- Given passage
BEGIN

Brady's Spin: What Has Happened to the Blue Jays and White Sox is Just Plain Sad

The Chicago White Sox are in the throws of a deep rebuild and the Toronto Blue Jays look like they could be headed for one at this year's trade deadline. What's disappointing about that is that the two organizations seemingly did everything right, and it still hasn't worked.
Toronto Blue Jays shortstop Bo Bichette (11) reacts after being called out on strikes San Francisco Giants during the eighth inning at Oracle Park on July 9.
Toronto Blue Jays shortstop Bo Bichette (11) reacts after being called out on strikes San Francisco Giants during the eighth inning at Oracle Park on July 9. / Neville E. Guard-USA TODAY Sports

Heading into the second half of the season, the Chicago White Sox and Toronto Blue Jays are two of the most disappointing teams in baseball.

END

- Dataset extract
BEGIN

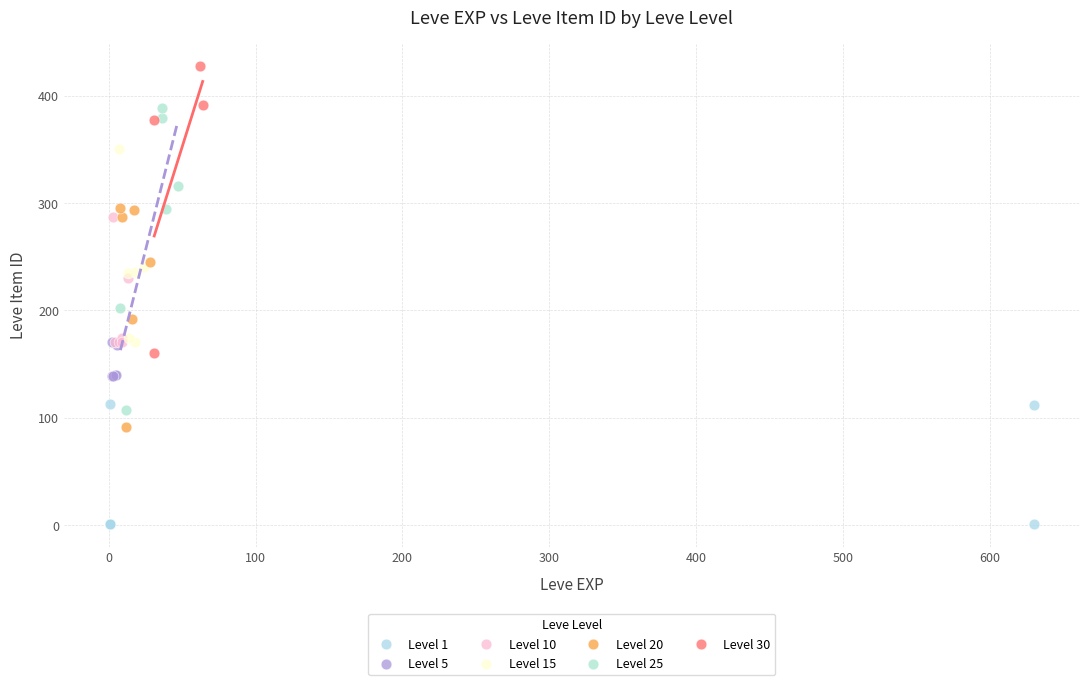

Which series reaches the maximum Y coordinate?

Level 30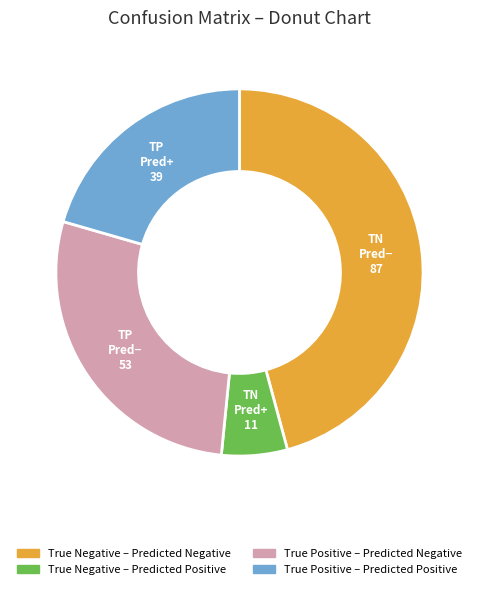

What is the largest slice in the pie chart?

True Negative – Predicted Negative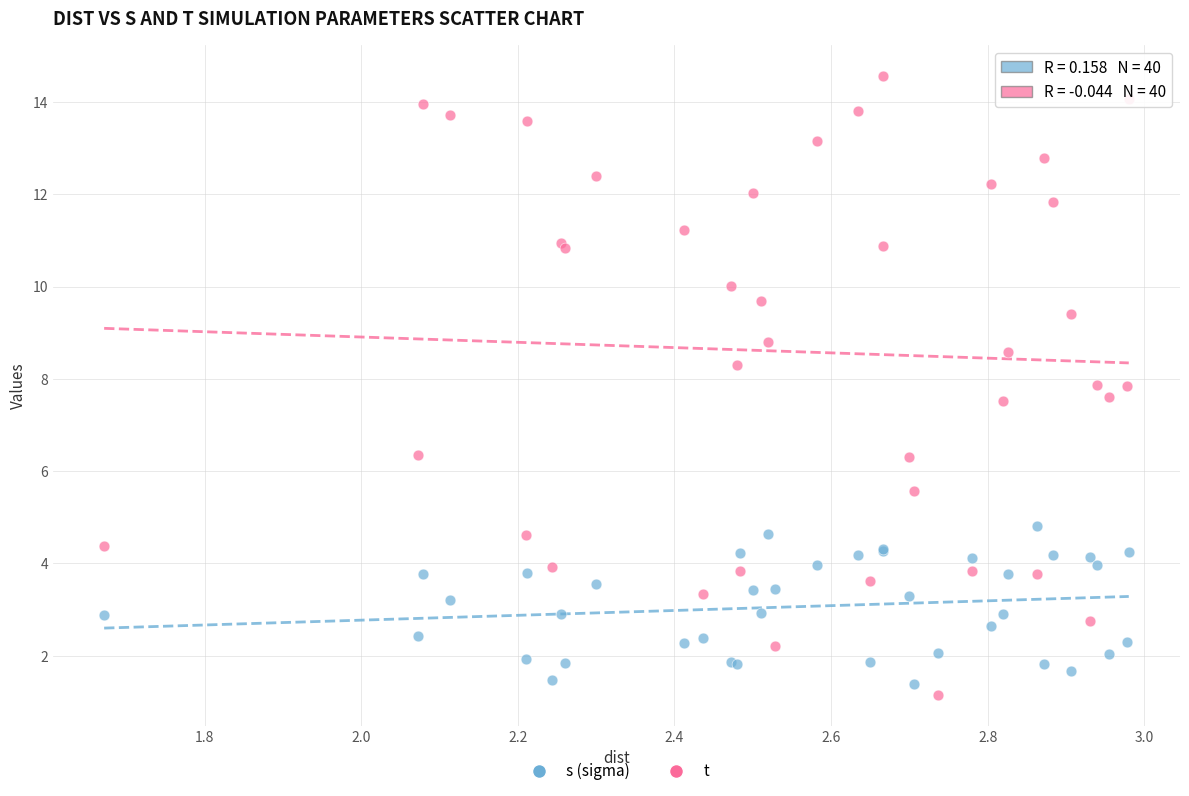

Which series contains the highest Y value?

t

END

- Check your understanding
1. In the article on the Blue Jays and White Sox, what are the Chicago White Sox said to be in the middle of?
2. Resume the article on the Blue Jays and White Sox, carrying it on from its final sentence.

- Task-by-task results
1. A deep rebuild.

2.
The White Sox are the legitimate worst team in baseball at 27-71, now mired in a deep rebuild that will likely take years to come out of. The Blue Jays are better, at 44-52, but they are still in last place in the American League East, and appear set to blow up their roster at the looming trade deadline.

What's frustrating is not just that these teams are bad, what's frustrating is that they seemingly followed the blueprint to get good, and it still hasn't worked out.

Take the Blue Jays: They did everything that we as fans or media pundits expect teams to do. They drafted and developed well. They signed Vladimir Guerrero Jr. and turned him into a multi-time All-Star. They drafted Bo Bichette and did the same with him. They drafted Cavan Biggio who was supposed to be a star while also developing a Cy Young-caliber pitcher in Alex Manoah. They had homegrown bullpen arms like All-Star closer Jordan Romano in his prime as well.

Beyond that, they went and spent big on the free agent market, inking George Springer, Kevin Gausman and Chris Bassitt to big-money deals. They even added a bounceback candidate in Yusei Kikuchi, who has turned into a nice piece of the rotation.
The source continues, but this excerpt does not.